DistOS 2015W Session 11
BigTable
- Google System used for storing data of various Google Products, for instance Google Analytics, Google Finance, Orkut, Personalized Search, Writely, Google Earth and many more
- Big table is
- Sparse
- Persistant
- Muti dimensional Sorted Map
- It is indexed by
- Row Key: Every read or write of data under single row key is atomic. Each row range is called Tablet. Select Row key to get good locality for data access.
- Column Key: Grouped into sets called Column Families. Forms basic unit of Access Control.All data stored is of same type.Syntax used: family:qualifier
- Time Stamp:Each cell consists of multiple versions of same data which are indexed by Timestamps.In order to avoid collisions, Timestamps need to be generated by applications.
- Big Table API: Provides functions for
- Creating and Deleting
- Tables
- Column Families
- Changing Cluster
- Changing Table
- Column Family metadata like Access Control Rights.
- Set of wrappers which allow Big Data to be used both as
- Input source
- Output Target
- Creating and Deleting
- The timestamp mechanism in BIG table helps clients to access recent versions of data with simple accessing aspects of using row and column.
- Parallel computation and cluster management system makes BIG table flexible and highly scalable.
Dynamo
- Amazon's Key Value Store
- Availability is the buzz word for Dynamo. Dynamo=Availability
- Shifted Computer Science paradigm from caring about the consistency to availability.
- Sacrifices consistency under certain failure scenarios.
- Treats failure handling as normal case without impact on availability and performance.

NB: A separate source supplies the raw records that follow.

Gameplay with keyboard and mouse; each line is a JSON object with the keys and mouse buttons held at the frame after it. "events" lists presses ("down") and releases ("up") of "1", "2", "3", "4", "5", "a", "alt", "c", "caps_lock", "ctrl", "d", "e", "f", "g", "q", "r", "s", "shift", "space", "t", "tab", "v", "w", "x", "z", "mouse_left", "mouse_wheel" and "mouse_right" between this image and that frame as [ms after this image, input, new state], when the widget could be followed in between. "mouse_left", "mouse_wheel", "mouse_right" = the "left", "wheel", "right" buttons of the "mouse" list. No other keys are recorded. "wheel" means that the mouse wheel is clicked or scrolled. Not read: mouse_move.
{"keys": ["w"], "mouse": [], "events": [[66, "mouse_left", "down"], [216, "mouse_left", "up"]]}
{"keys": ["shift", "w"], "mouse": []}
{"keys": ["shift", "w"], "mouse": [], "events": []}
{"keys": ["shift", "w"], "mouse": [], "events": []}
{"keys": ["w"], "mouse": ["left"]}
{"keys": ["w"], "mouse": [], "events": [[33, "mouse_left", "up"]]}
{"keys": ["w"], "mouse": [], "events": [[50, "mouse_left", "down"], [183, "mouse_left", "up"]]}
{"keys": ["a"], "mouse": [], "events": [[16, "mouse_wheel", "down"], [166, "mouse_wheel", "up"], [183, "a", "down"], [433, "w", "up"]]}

- Data is partitioned and replicated using consistent hashing and consistency is facilitated by use of object versioning.
- This system has certain requirements such as:
- Query Model: Simple read and write operations to data item that are uniquely identified by a key.
- ACID properties: Atomicity, Consistency, Isolation, Durability.
- Efficiency: System needs to function on a commodity hardware infrastructure.
- Service Level Agreements(SLA): They are a negotiated contract between a client and a service regarding characteristics related to systems. They are used in order to guarantee that in a bounded time period, an application can deliver it's functionality.
- System Architecture: It consists of System Interface, Partitioning Algorithm, Replication,Data Versioning.
- Successfully handles
- Server Failure
- Data Centre Failure
- Network Partitions
- Allows service owners to customize their own storage systems according to their storage systems to meet the desired performance, durability and consistency SLAs.
- Building block for highly available applications.
Cassandra
- Facebook's storage system to fulfil needs of the Inbox Search Problem
- Partitions data across the cluster using consistent hashing.
- Distributed multi dimensional map indexed by a key
- In it's data model:
- Columns grouped together into sets called column families. Column Families further of 2 types:
- Simple column families
- Super column families
- Columns grouped together into sets called column families. Column Families further of 2 types:
- API consists of :
- Insert
- Get
- Delete
- System Architecture consists of :
- Partitioning: Takes place using consistent hashing
- Replication: Each item replicated at n hosts where "n" is the replication factor configured per system.
- Membership: Cluster membership is based on Scuttle butt which is a highly efficient anti-entropy Gossip based mechanism.The Membership further has sub part such as:
- Failure Detection
- Bootstrapping
- Scaling the cluster
- It can run cheap commodity hardware and handle high throughput
- Its multiple usable structure makes it very scalable
Spanner
- Google's scalable, multi version, globally distributed database.
- Has been built on top of the Google's Big table.
- Provided data consistency and Supports SQL like Interface.
- Uses True time to guarantee the correctness properties around concurrency control.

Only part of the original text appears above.